The french Water Park attendants acknowledged the accident as little as possible and we were too dazed to question the signing of our medical forms, which stated we had left the park feeling fine. Ian developed a black squiggle, looking out, down the centre of each eye, and had a quick check over by the theme park doctor. It was only afterwards that he realised he had no memory at all of the event, no recollection of the tube journey without the necessary transport. It turned out that we and many others had been given the wrong colour of inflatable for that slide, by a summer worker. None of the staff at the top of the steps noticed it either. 'Non! Le bleu! Pas le jaune!!!!!' one of the more experienced staff began insisting. The yellow ones shuffled and jostled clumsily back down the 150 steps as the blues shunted their way up....... We had been unlucky with our physics. Others had clearly come down with the wrong colour. We must have been just the right size and weight distribution to send our yellow one too violently round the corners, too nearly up and over, and then with a crunch, up and over and out.

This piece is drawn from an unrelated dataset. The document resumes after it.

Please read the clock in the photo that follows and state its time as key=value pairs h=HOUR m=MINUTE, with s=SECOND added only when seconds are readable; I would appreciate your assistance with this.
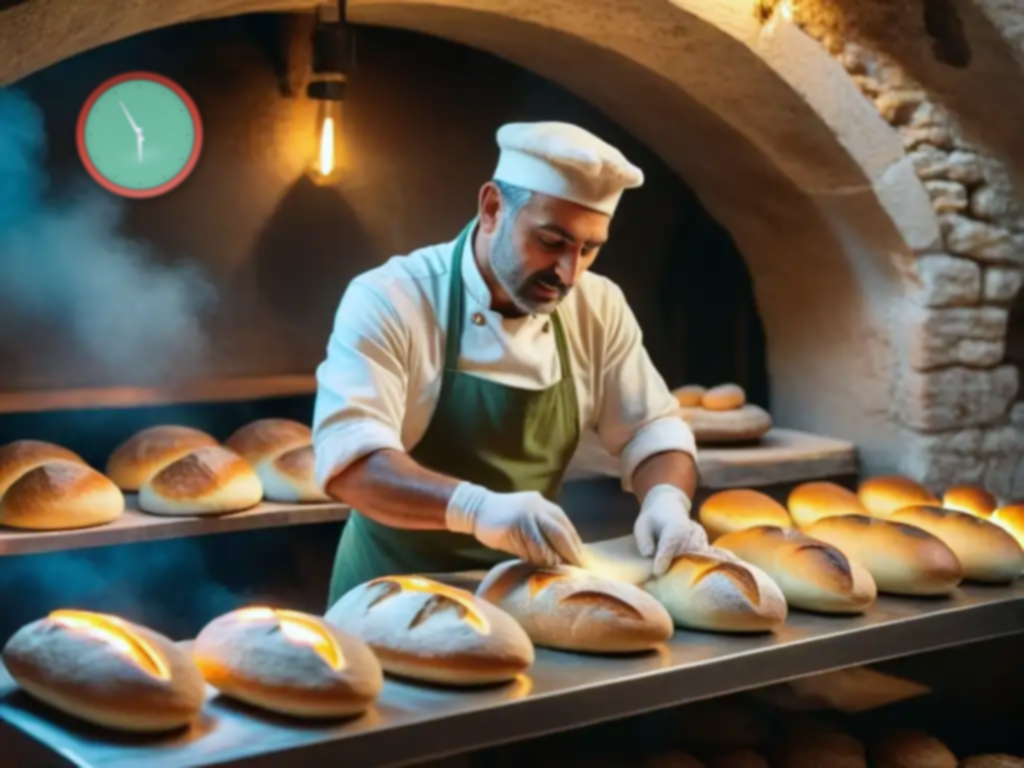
h=5 m=55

While we were being largely ignored by the supervising attendant at the exit/entrance to the ride, people at the front of the queue began to understand what had happened. A woman came out of the line with her teenage daughter, and their hands. The woman asked to see my cheek and my own hand seemed stuck there, cupping it. She managed to coax it off, simultaneously placing her daughter's there, with mine on top of it. I didn't question it. It seemed she knew what she was doing, she was calm and she had a sense that this touch was necessary. I ask now why it was her daughter's hand she placed there, not her own. Perhaps a way of involving her daughter, having her help instead of panic. It did help. I have known since then that the most important part of First Aid is the hands.

My cheek, elbows, knees over the next couple of weeks turned different shades of beaten. Poor Ian hoped at all times that nobody would think that he was the cause, as we walked around Beziers, in the south of France, sunglasses not covering, summer dress not hiding. Ian had no battle scars for he, unconscious at the time, had not battled.

Ian thinks the accident was the beginning of my problems, and certainly the nerve pain that developed was one of many things that caused me to slide into anxiety and depression. The next two terms at school brought me sudden, random nerve pain, jarring, unsettling. I wonder if had I known when to expect it, I might have dealt better with it. But I couldn't predict it and I don't know that answer. In the middle of a lesson, going to the bathroom at night, sudden raw distress. At times even the breeze hurt.

Ian is right, I think. You could place the starting flag there. Without the nerve pain then maybe the events at work wouldn't have left me reeling. Had the accident happened and then work just continued in the way it had done, things might have been alright - I could continue, with a passion, to do my job, in this most striking of places. You could call it a series of unfortunate events. I like Ian's best friend's summary - David referred to it as a 'perfect storm of shite'.

Some hands are wearing down those railings heading towards a party, a day out. Some hands are at the top of their game. Some are about to meet the love of their life for the first time. Some are having their last day, without even realising it. And some are about to slide.